Yet another children's magazine (are you getting tired of these?) From October 1978, another Halloween issue of Jack and Jill.
The quality of art had definitely gone down since the earlier years of the magazine. Sorry, Tom Eaton.
Perhaps the scariest thing in this magazine
The darn kid is just asking how he can dress up as a werewolf. Can you just give an answer? Any answer? Spray glue and dryer lint. C'mon! How hard can it be?!
What's worse than a shark with sore ribs? A kid that doesn't understand shark biology. You see, shark's bodies are entirely boneless, being composed of cartilage. What? Oh, that's the joke? Ah, ha, ha ha....
And Jeffrey? Stop eating your bodily parts and you'll lose those 20 pounds. See, it's a "kill two birds" scenario.

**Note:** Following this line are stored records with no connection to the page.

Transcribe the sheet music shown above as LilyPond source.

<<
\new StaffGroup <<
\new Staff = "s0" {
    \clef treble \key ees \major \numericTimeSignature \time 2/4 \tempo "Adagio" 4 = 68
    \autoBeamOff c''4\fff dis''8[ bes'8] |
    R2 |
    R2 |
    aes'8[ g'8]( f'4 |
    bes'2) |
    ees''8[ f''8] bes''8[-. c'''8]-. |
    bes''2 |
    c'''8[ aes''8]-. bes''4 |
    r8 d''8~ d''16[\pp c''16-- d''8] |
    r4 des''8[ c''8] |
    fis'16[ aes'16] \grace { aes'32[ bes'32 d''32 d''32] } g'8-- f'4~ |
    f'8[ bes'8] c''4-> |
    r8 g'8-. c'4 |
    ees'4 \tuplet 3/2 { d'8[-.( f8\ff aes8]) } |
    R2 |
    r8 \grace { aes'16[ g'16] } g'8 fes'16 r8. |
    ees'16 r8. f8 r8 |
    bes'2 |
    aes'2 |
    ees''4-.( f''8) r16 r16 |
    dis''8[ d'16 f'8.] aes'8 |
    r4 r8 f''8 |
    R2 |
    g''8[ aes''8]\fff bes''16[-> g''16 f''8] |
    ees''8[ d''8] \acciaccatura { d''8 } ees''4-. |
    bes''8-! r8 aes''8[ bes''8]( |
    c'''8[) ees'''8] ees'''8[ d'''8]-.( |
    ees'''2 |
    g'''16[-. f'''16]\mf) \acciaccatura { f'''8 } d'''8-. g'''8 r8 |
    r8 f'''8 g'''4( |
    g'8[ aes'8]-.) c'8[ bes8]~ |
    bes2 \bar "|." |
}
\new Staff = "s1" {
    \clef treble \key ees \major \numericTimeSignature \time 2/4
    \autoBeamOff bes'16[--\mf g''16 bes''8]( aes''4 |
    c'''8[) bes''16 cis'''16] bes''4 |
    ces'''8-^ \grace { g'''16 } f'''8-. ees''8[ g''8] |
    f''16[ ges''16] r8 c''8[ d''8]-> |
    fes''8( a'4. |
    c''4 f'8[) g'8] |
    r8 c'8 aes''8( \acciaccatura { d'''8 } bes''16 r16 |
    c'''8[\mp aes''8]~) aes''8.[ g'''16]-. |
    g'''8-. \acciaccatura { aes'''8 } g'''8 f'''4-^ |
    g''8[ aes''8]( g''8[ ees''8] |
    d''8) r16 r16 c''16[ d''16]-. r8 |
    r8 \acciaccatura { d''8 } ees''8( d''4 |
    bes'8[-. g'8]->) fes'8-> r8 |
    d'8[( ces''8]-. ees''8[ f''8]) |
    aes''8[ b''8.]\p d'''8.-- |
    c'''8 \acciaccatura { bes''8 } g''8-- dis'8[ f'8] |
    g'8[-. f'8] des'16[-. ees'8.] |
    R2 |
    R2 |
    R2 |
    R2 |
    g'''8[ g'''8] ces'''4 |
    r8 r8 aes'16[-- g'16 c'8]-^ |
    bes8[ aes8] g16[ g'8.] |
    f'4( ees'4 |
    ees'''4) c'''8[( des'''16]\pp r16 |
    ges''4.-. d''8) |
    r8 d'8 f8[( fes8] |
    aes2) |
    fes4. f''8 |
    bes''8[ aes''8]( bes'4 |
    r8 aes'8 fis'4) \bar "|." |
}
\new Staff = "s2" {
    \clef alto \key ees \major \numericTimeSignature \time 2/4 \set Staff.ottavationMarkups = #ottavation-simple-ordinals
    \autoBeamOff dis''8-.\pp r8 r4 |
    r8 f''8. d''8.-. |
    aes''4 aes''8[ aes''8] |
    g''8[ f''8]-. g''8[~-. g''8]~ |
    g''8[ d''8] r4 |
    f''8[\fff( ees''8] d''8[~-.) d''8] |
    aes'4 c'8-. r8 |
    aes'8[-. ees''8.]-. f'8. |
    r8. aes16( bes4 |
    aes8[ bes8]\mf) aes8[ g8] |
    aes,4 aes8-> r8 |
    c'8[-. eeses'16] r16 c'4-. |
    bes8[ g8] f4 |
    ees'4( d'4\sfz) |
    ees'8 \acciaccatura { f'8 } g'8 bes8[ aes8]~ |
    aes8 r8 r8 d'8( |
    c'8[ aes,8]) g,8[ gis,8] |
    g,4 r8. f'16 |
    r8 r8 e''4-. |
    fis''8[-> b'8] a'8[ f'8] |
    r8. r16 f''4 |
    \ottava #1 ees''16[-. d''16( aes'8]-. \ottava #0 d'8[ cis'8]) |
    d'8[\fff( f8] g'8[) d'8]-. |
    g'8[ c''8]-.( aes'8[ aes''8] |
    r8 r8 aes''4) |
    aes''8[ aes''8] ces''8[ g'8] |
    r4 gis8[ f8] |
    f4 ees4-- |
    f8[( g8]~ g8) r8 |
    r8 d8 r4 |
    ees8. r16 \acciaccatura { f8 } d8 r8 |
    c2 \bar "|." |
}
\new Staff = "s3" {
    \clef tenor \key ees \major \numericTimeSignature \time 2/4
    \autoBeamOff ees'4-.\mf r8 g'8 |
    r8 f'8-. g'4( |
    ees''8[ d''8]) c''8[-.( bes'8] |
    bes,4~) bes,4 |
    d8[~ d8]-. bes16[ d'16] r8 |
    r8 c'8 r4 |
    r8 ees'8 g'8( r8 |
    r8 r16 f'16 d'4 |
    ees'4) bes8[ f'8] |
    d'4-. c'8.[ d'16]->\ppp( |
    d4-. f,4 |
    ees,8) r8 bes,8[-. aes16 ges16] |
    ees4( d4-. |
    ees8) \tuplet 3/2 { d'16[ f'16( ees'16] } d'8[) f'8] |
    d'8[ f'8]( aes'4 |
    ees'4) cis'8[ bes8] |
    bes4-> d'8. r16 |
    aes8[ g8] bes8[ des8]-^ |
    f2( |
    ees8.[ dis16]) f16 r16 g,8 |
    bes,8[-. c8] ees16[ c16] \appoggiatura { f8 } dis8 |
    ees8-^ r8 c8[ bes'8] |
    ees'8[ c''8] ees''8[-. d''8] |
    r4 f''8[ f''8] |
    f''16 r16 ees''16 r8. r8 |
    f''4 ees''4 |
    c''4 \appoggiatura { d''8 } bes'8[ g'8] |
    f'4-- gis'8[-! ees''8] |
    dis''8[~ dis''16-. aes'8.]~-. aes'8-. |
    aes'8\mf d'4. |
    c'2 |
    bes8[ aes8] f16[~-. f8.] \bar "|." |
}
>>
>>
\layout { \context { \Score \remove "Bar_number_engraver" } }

"Make it good for me and you. Haunt this house for me and you." A little lazy on the rhyming, Heather.
A snail doesn't have the comforts of home we've become accustomed to, yet he's still satisfied. Isn't there a lesson in there for all of us?
"One is a hunted stag, the other is a stunted hag." Hee. Dwarfism's funny. I'm surprised they didn't call her a "midget" witch.
"When is a black cat most likely to enter the house? When the door is open". I never liked these kind of jokes where the punchline is the obvious answer with no relationship to humor whatsoever. Basically the joke teller is saying, "What are you, a frickin' idiot?! Of course it's when the door is open, you imbecile!"